July started out with me needing to go back on antibiotics (arrrgh!!), but at least the weather here in the San Francisco Bay Area has been stellar (50s fahrenheit at night, 70s daytime). When I’ve felt up to it I’ve puttered around in our front yard. I still have landscape holes to fill in our garden, but with the drought I’ll hold off putting in new plants.
A Few Good Sales
Not all sales are created equal and some please me more than others for a variety of reasons.
Finally found a home…
I have good, interesting items that seem to take forever to find a buyer. Years. And when they linger I do revisit them and investigate. Are the photos good? The title and description adequate? Am I using the best search terms? Is the price too high? Too low? Is the item too off-trend? I adjust what I can and then wait.
I bought this little toy wood barrel filled with clothespins at an antique store three or four years ago. I thought it was sweet as could be. There was some interest in it over the years, but it remained unsold in my store…till this weekend. I didn’t make much $ on it, but I’m glad it’s found a home.

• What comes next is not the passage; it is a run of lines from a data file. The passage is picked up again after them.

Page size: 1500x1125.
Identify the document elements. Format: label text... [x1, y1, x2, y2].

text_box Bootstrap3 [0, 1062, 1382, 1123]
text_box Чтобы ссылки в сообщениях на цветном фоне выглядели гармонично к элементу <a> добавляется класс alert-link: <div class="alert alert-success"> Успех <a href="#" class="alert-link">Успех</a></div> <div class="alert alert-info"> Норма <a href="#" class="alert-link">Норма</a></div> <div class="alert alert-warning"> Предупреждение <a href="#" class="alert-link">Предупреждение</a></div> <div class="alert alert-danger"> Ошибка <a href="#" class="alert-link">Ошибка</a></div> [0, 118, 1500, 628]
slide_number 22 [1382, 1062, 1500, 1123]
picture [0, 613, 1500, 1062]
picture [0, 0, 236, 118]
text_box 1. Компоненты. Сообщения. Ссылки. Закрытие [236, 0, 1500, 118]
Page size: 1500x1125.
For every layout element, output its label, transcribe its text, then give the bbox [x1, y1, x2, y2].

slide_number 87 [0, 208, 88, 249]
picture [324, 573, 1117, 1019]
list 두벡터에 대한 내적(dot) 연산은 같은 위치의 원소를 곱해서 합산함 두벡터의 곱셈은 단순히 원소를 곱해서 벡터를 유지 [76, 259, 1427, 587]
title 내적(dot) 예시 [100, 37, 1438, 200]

This pleasing large woven cotton coverlet was fabulous and it got “favorited” a lot. Still, it lingered and lingered, again for years. It finally sold and the buyer is thrilled with it.
Didn’t appeal to me…
While I tend to buy things that appeal to me on some level, some I buy because of their brand name or popularity. I am always relieved when these items sell!

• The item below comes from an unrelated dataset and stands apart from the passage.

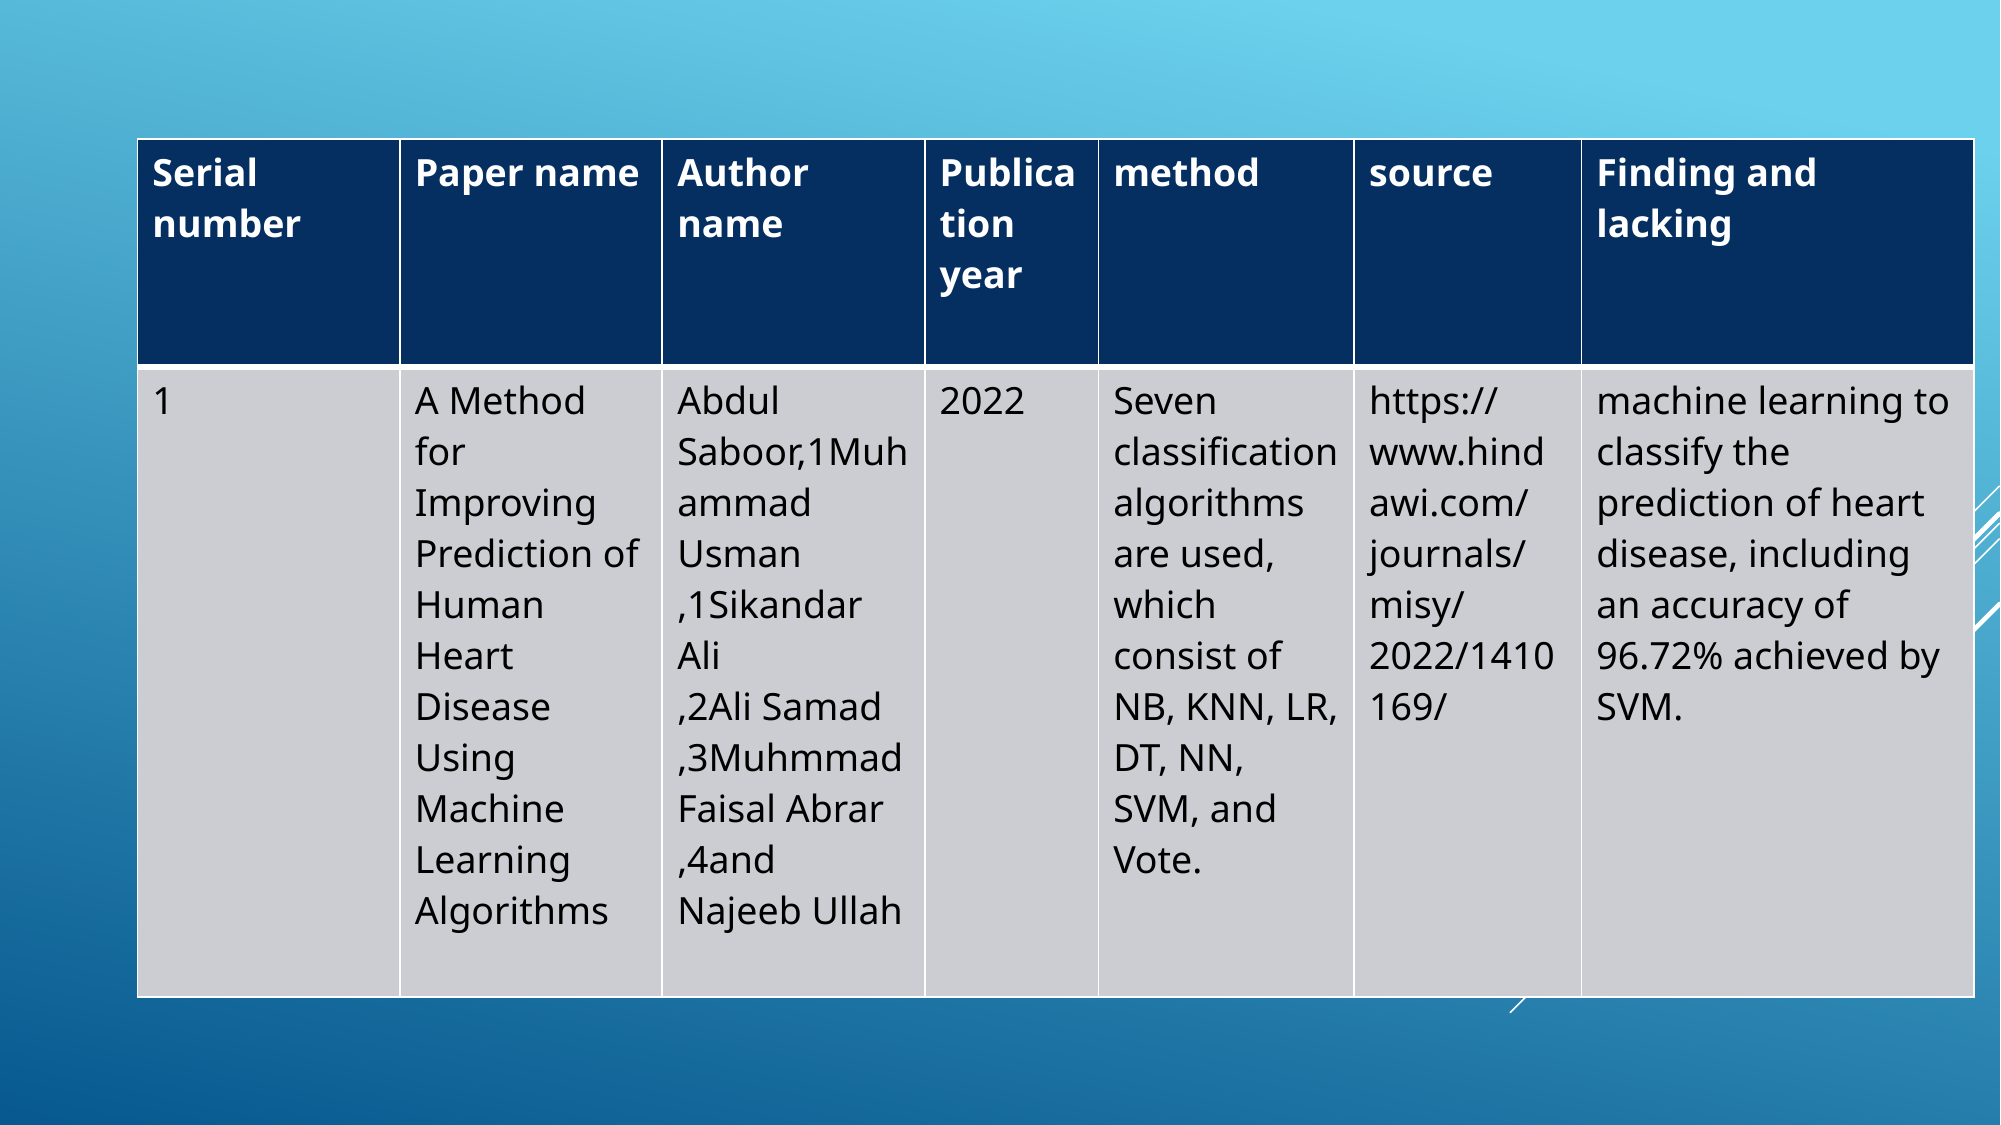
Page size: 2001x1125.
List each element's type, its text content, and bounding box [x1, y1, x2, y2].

This Waterford Clara crystal vase purchased in 2020 was one of them. I adore crystal and display/use some of the pieces I have for sale. And Waterford has been a consistent winner for me. But the style of this vase didn’t ring any bells. I found it “old fashioned” and never used it. I had it stored in my china hutch and was glad to see it go.
The perfect home…
Some buyers contact me or leave a review that lets me know the item is going to be treasured! And that makes my day.

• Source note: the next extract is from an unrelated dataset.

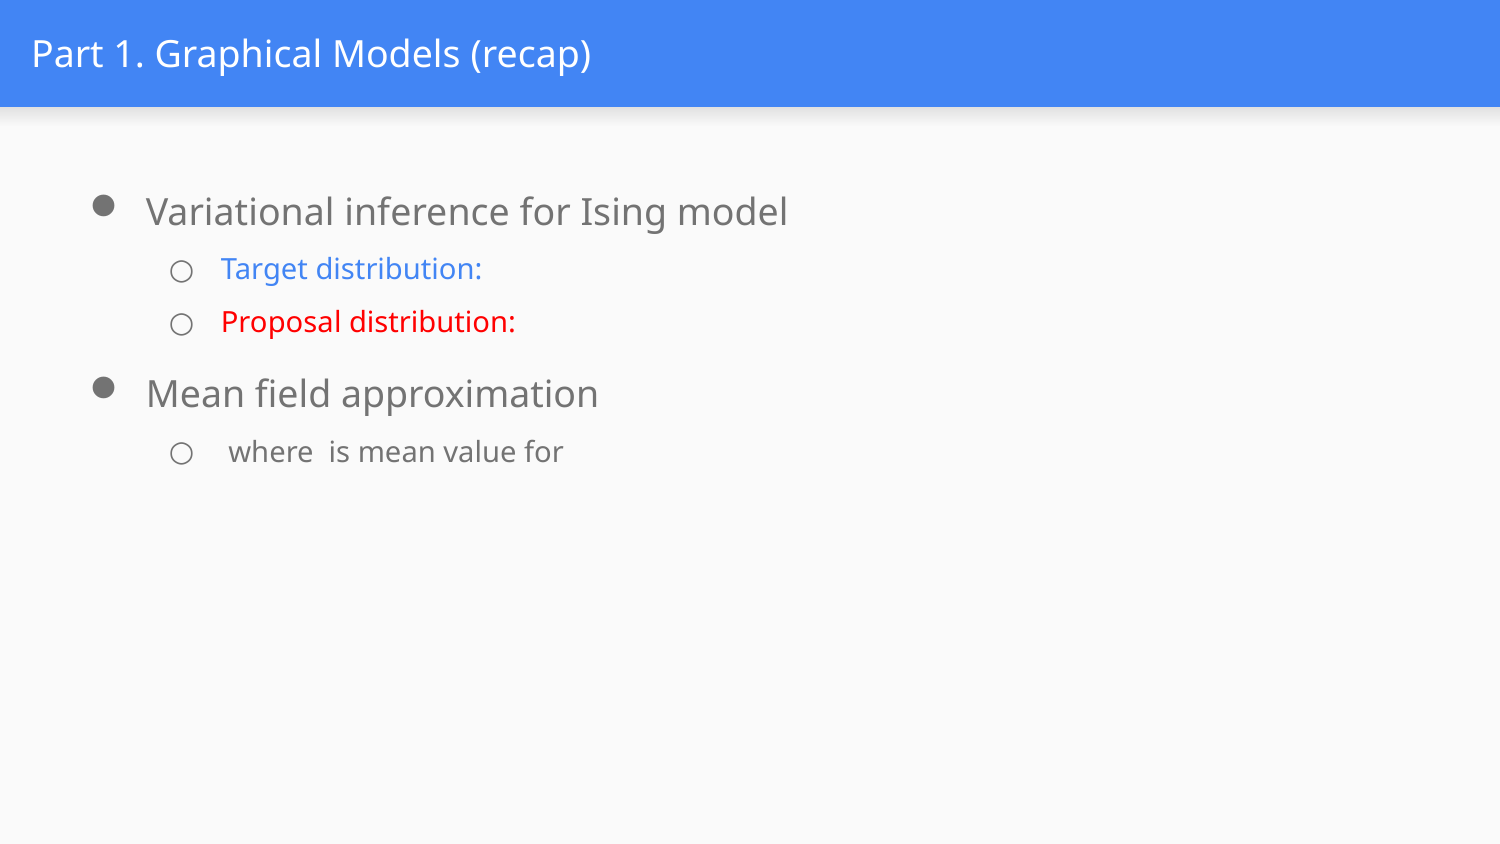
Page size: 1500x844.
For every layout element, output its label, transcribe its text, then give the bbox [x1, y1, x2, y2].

title Part 1. Graphical Models (recap) [16, 2, 1464, 102]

The buyer of these Chinese finger puppets sent me a photo of the ones she had already had and said she was looking forward to having these “join the family.” Isn’t that fun?
A Few Good Finds from Here and There
I haven’t been sourcing a lot because I haven’t needed to! But I have been doing a little here and there for fun.
A few days ago I popped into my neighborhood thrift store and found another piece of MacKenzie-Childs enamelware. While it’s not my kind of thing, it does have a fan base and good resale value. This particular piece in their squashed pot series is in a discontinued pattern called “Morning Glory” and is now harder to find. A recent one sold for over $200 and one is listed on eBay for $205.
I spotted this vintage Mexican pottery box on a new merch cart and snagged it right away. And bonus, it’s a signed Erandi piece.
On Freecycle someone posted a listing for “foreign money” and no other details. I have sold lots of foreign money before and I was happy to have this…whatever pieces were included. (And free is the best price!) And it turns out that some of the money appears to be worth selling on its own. I’m guessing the previous owner tried to sell this at a flea market or yard sale as there were prices marked on the baggies. I’ll need to do research to figure out what I’ve got!
The most interesting to me were the Canadian 25-cents paper money from 1900 and 1923.
On eBay I won this antique Dutch wood snuff box, a souvenir from the city of Marken. The hand carving has a charming folk art feel.
Some antique wood shoe snuffboxes can sell for $$$, upwards to $800 with some of the best having delightful nailhead decoration.
Like many in the vintage/antique reselling space, I’ll just keep plodding along during those slower summer months. I know many use this time to take advantage of yard sales, flea markets, rummage sales, etc. to stock up on items for the fourth quarter/holiday season, but I don’t have that need. Still I will do a little sourcing!
Wishing you happy hunting,
Fun fact: those 25 cent Canadian bills are called shinplasters. My grandfather gave me one many years ago.
LikeLiked by 1 person
Many thanks Barb. 🙂 I kept seeing that word as I researched these. Turns out “Shinplaster was paper money of low denomination, typically less than one dollar, circulating widely in the economies of the 19th century where there was a shortage of circulating coinage.” wikipedia.